“The belief that
Saddam had WMDs was near universal” said former Prime Minister John Howard when
he addressed the Lowy Institute for International Policy in Sydney on 9 April
2013.
He neglected to
mention that, to the extent that this belief was widespread, it was the result
of an enormous effort on the part of the George W. Bush Administration and Tony
Blair’s Government in the UK to persuade the world that this was so. Most of us are not in a position to make an
independent assessment, and we assumed that we were hearing from reputable
people.
He also neglected
to mention that the belief was not shared by his own intelligence agencies, the
intelligence professionals whose job it is to advise the government of the day,
without fear or favour, on the best assessment they can make at the time on the
basis of the information available to them.
In today’s edition
of The Age and other Fairfax
newspapers, Margaret Swieringa, who from 2002-07 was secretary to the Federal Parliamentary
Intelligence Committee, nails this claim completely. Her account, in full, as
published in The Age under the
headline and sub-head Howard ignored
advice and went to war in Iraq: the
government's justification for war was not supported by any of its own agencies'
intelligence:
Former prime minister John Howard's justification this week on why we
went to war against Iraq in 2003 obfuscates some issues.

(Chart-based quiz items)

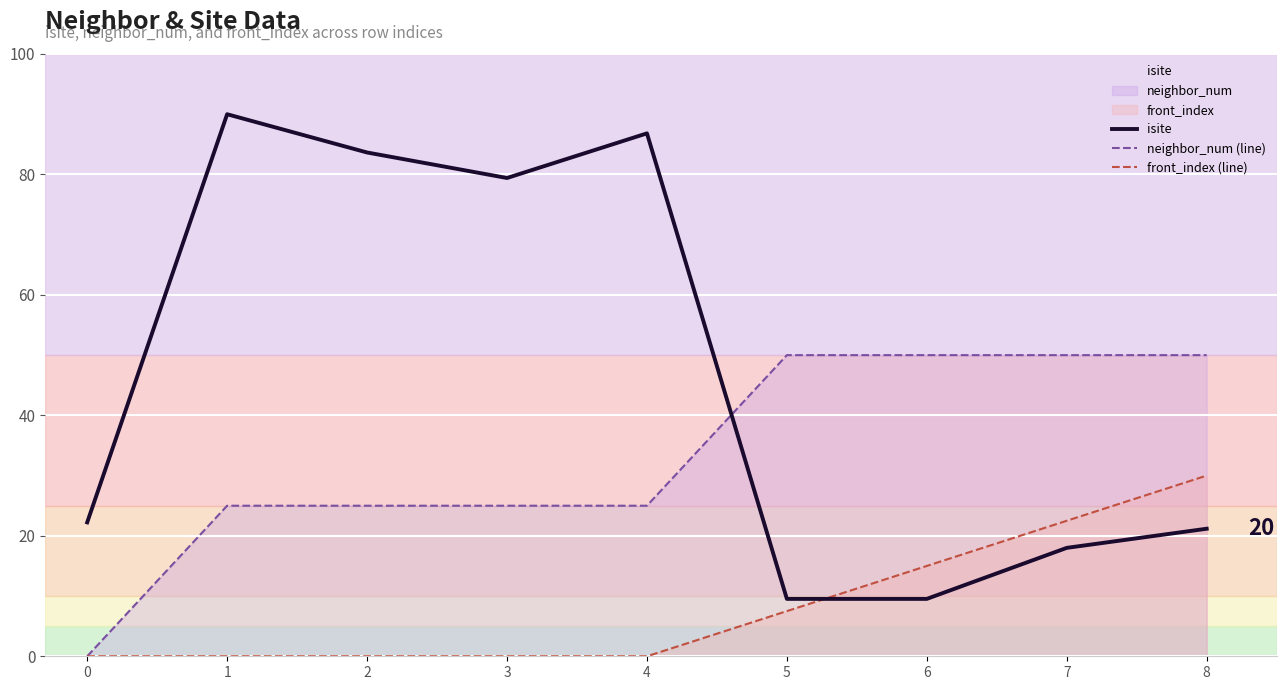

What are all the series names shown in the legend?

isite, neighbor_num (line), front_index (line)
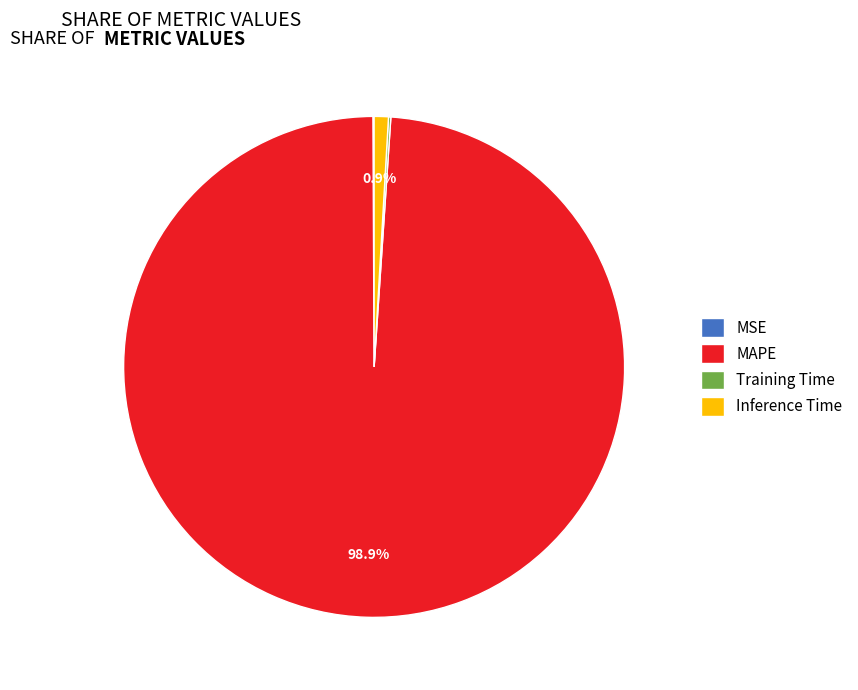

Which slice represents more than half of the pie?

MAPE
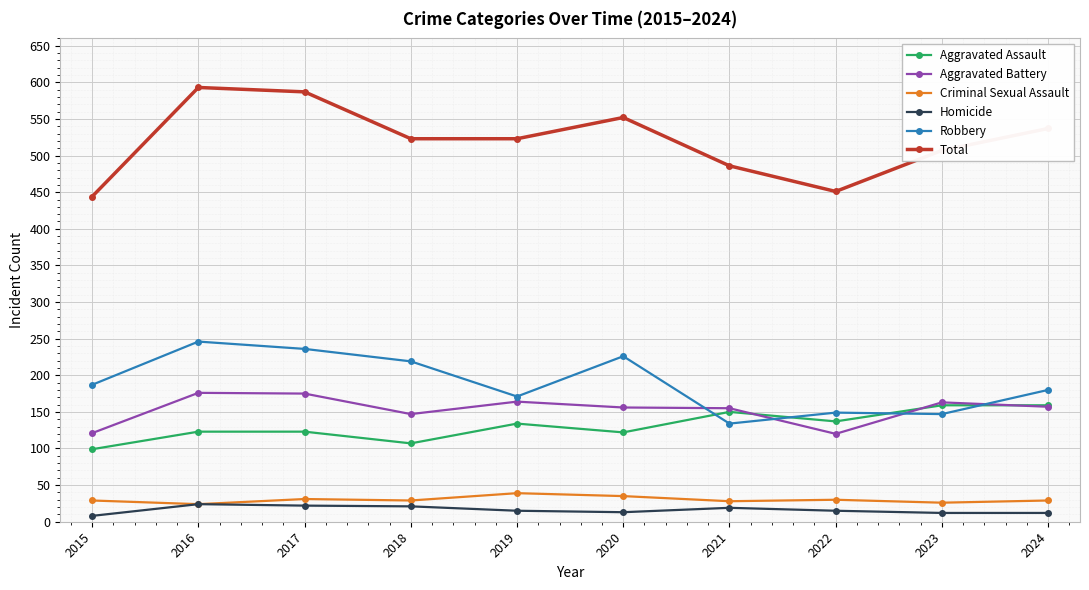

True or false: Total has more than 0 points higher than both neighbors.

True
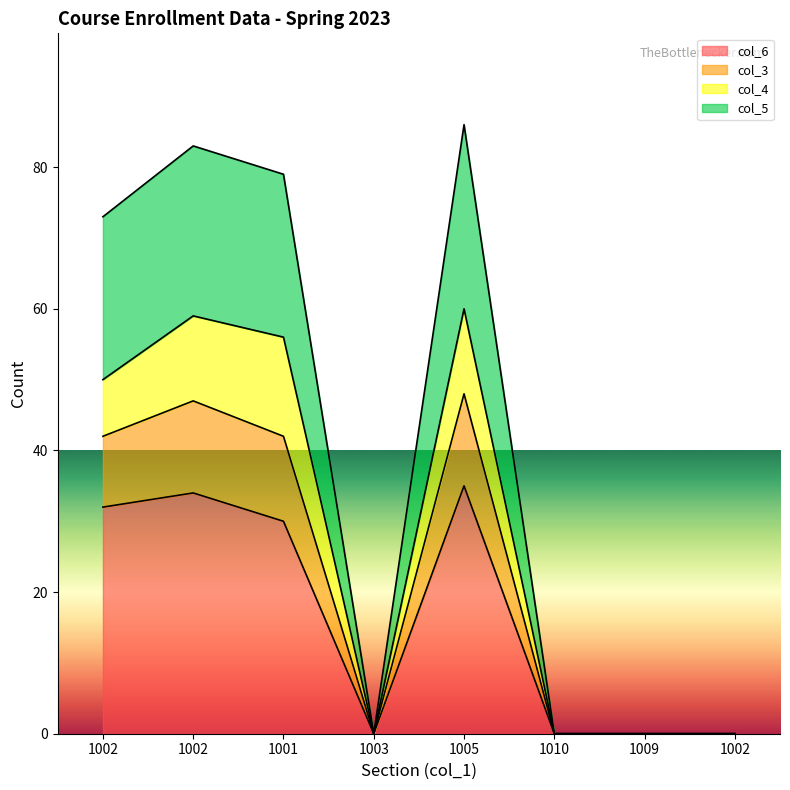

True or false: col_3 has a value of 0 at 1009.

True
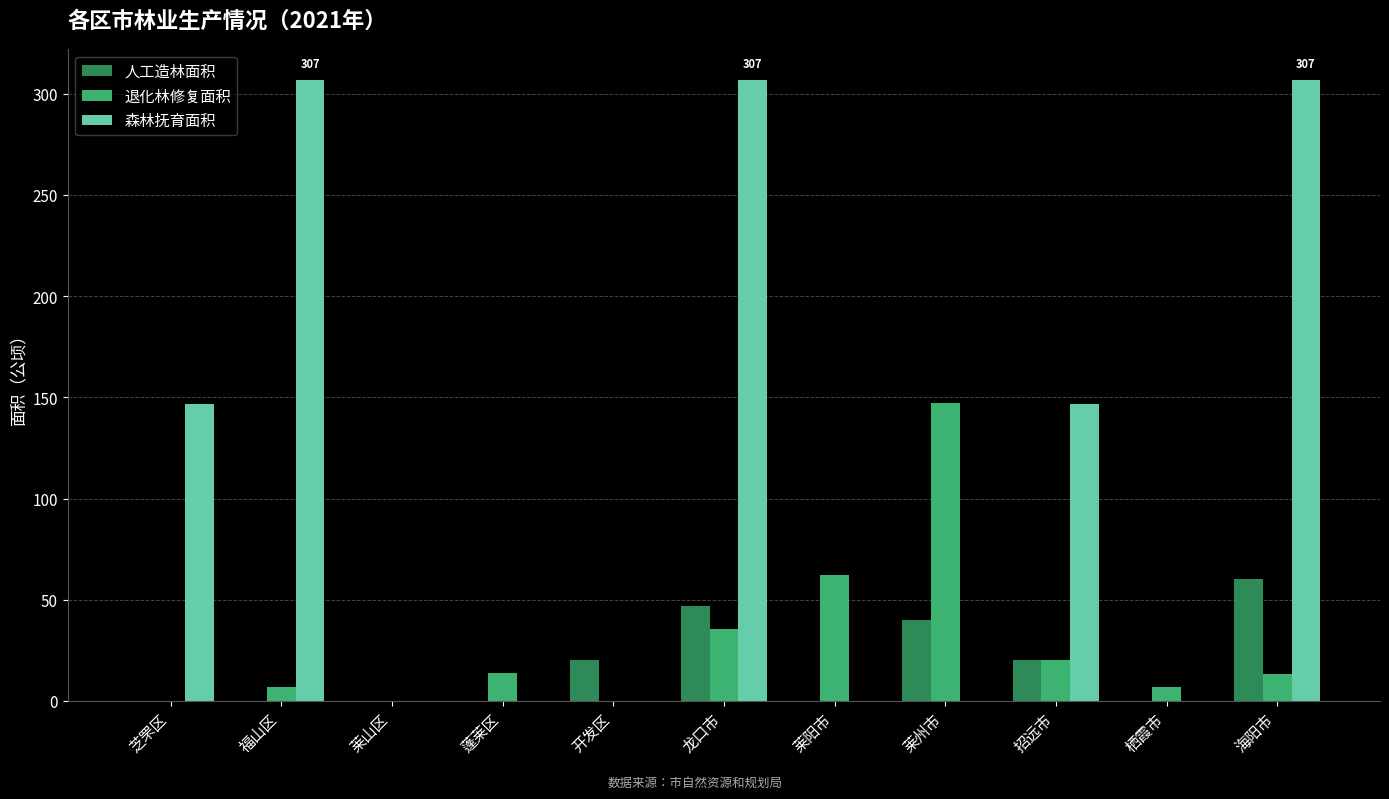

What is the total value across all series at 莱州市?

187.4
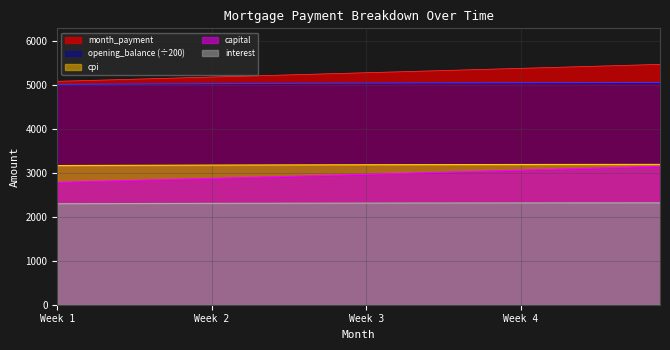

How many series are shown in this chart?

5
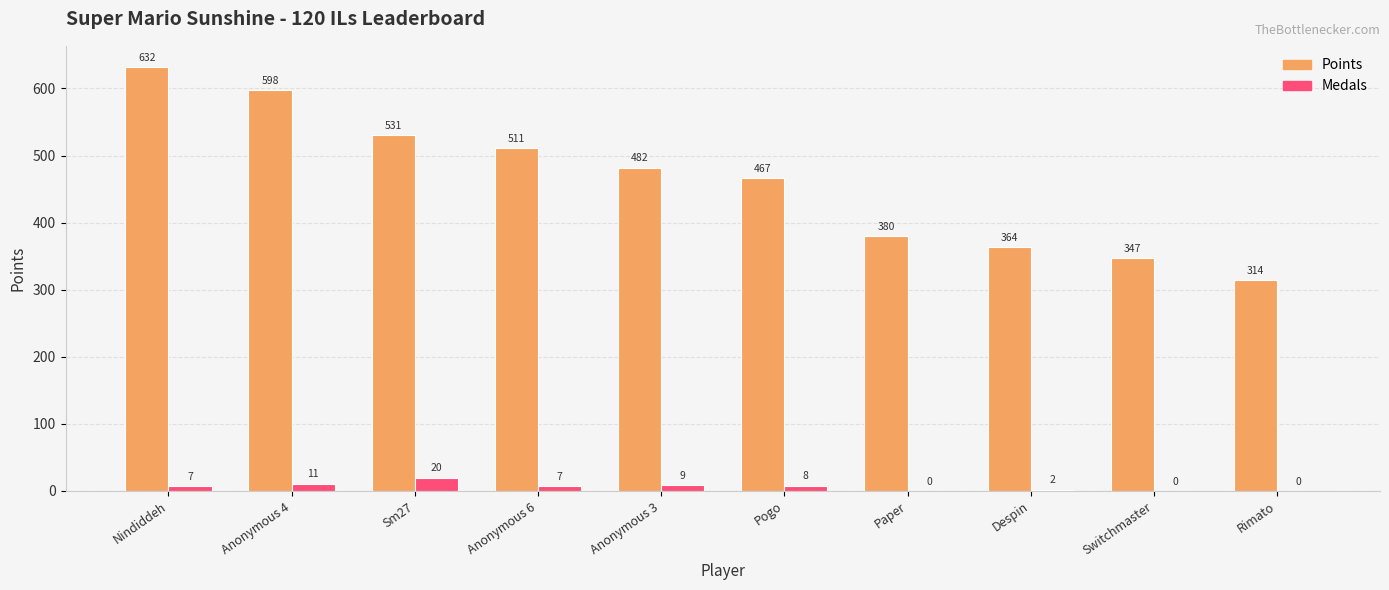

Is it true that Points equals 482 at Anonymous 3?

True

## [What you need to do]
• A. Name every person mentioned in the passage on John Howard's Iraq war claims, in the order they first appear.
• B. From the passage on John Howard's Iraq war claims, set down word for word the part that opens with the words containing "He neglected to" and closes with "available to them.".

## [Answers for the tasks]
• A. Saddam, John Howard, George W. Bush, Tony Blair, Margaret Swieringa

• B.
He neglected to
mention that, to the extent that this belief was widespread, it was the result
of an enormous effort on the part of the George W. Bush Administration and Tony
Blair’s Government in the UK to persuade the world that this was so. Most of us are not in a position to make an
independent assessment, and we assumed that we were hearing from reputable
people.
He also neglected
to mention that the belief was not shared by his own intelligence agencies, the
intelligence professionals whose job it is to advise the government of the day,
without fear or favour, on the best assessment they can make at the time on the
basis of the information available to them.